I will just make one mutex lock now.

>
>> >> +     if (rpool->usage_sum == 0 &&
>> >> +         rpool->num_max_cnt == pool_info->table_len) {
>> >> +             /*
>> >> +              * No user of the rpool and all entries are set to max, so
>> >> +              * safe to delete this rpool.
>> >> +              */
>> >> +             list_del(&rpool->cg_list);
>> >> +             spin_unlock(&rpool_list_lock);
>> >> +
>> >> +             free_cg_rpool(rpool);
>> >
>> > Can't we just count the number of resources which either have !max
>> > setting or !0 usage?
>> >
>> What you have described here is done above. Instead of running loop to
>> find that out for every resource,
>
> You're summing up all usages instead of counting the number of !0
> usages.

I see now. Yeah, I will change that as well to make is consistent like
!max_entries.

>
>> as you suggested last time, keeping two counters for usage and max to
>> find out this condition.
>
> So, whether the counters are separate or not doesn't matter that much
> but it's awkward that it's counting the number of !max entries for
> limits while summing the actual usages (instead of counting the number
> of !0 usages) especially given that it gets summed into an int
> counter.  Wouldn't counting !max limit && !0 usage be more consistent?

>
>> >> +static u32 *get_cg_rpool_values(struct rdma_cgroup *cg,
>> >> +                             struct rdmacg_device *device,
>> >> +                             enum rdmacg_file_type sf_type,
>> >> +                             int count)
>> >> +{
>> >> +     struct rdmacg_resource_pool *rpool;
>> >> +     u32 *value_tbl;
>> >> +     int i, ret;
>> >> +
>> >> +     value_tbl = kcalloc(count, sizeof(u32), GFP_KERNEL);
>> >> +     if (!value_tbl) {
>> >> +             ret = -ENOMEM;
>> >> +             goto err;
>> >> +     }
>> >
>> > Do we need this type of interface?
>> Yes
>> > Why not let the caller look up the
>> > target pool and call this function with pool and resource index?
>>
>> I can move value_tbl allocation out of this function, but what is the
>> problem in current code?
>> I don't see any difference in moving loop count specific code outside
>> of get_cg_rpool_values() function other than doing rework.
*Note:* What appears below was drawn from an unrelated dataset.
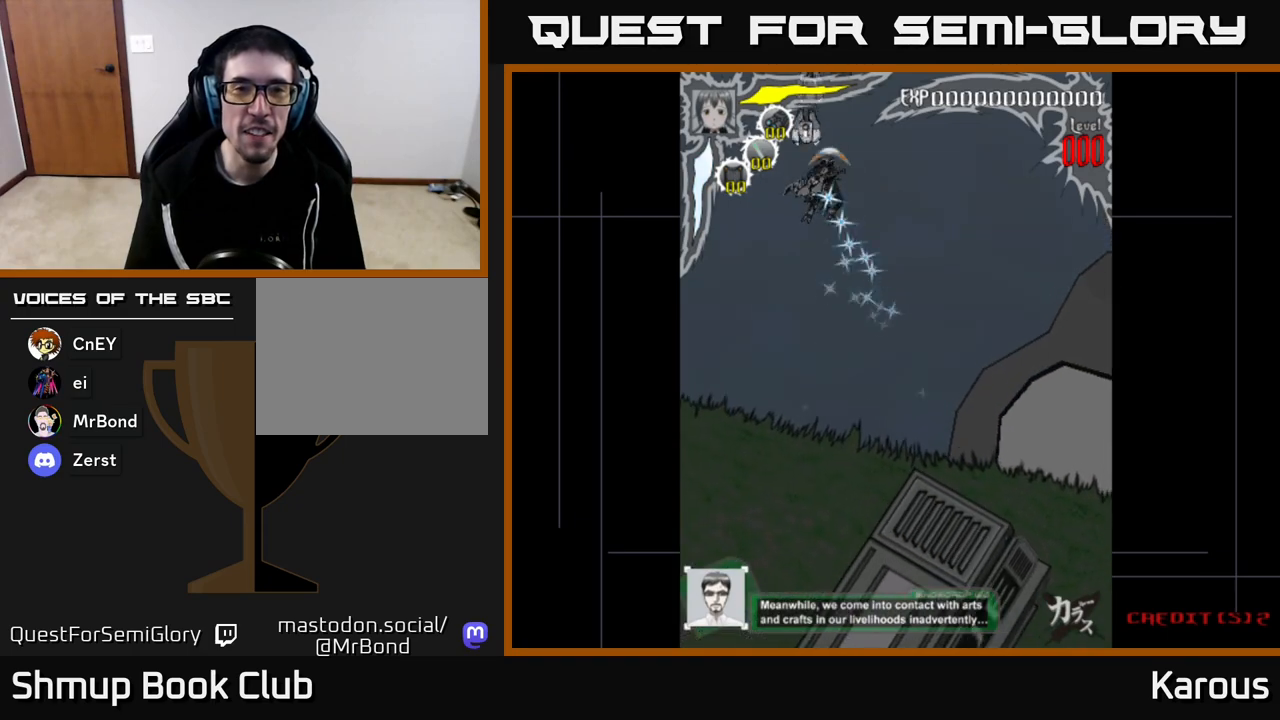
{"buttons": [], "left_stick": "center", "right_stick": "center", "events": [[17, "DPAD_UP", "up"], [33, "DPAD_LEFT", "up"], [283, "DPAD_DOWN", "down"], [333, "DPAD_DOWN", "up"]]}
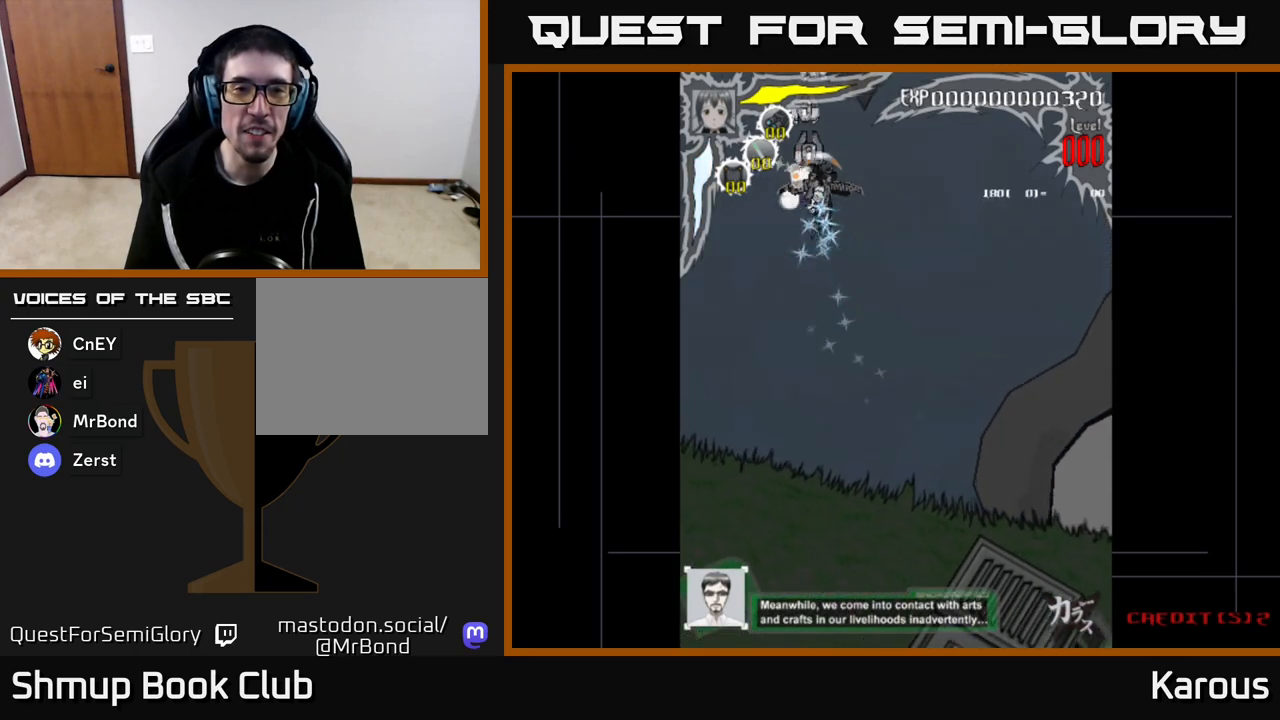
{"buttons": [], "left_stick": "center", "right_stick": "center", "events": [[33, "DPAD_DOWN", "down"], [83, "DPAD_DOWN", "up"], [300, "DPAD_DOWN", "down"], [350, "DPAD_DOWN", "up"]]}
What gain
>> you are looking forward to by doing so?
>
> I meant you don't need the allocation at all.
>
>         lock;
>         for_each_dev() {
>                 pool = lookup_pool();
>                 for_each_field()
>                         seq_printf(sf, "%s ", name, pool_val(pool, index));
>         }
>         unlock;
>
> I don't know why you end up missing basic patterns so badly.  It's
> making the review and iteration process pretty painful.  Please don't
> be confrontational and try to read the review comments assuming good
> will.
>
My understanding of seq_printf() being blocking call and accessing
pool_info in spin lock context, made me allocate memory to get all
values upfront through allocation.
Now that the lock is going away, I can do what you have described above.


> Thanks.
>
> --
> tejun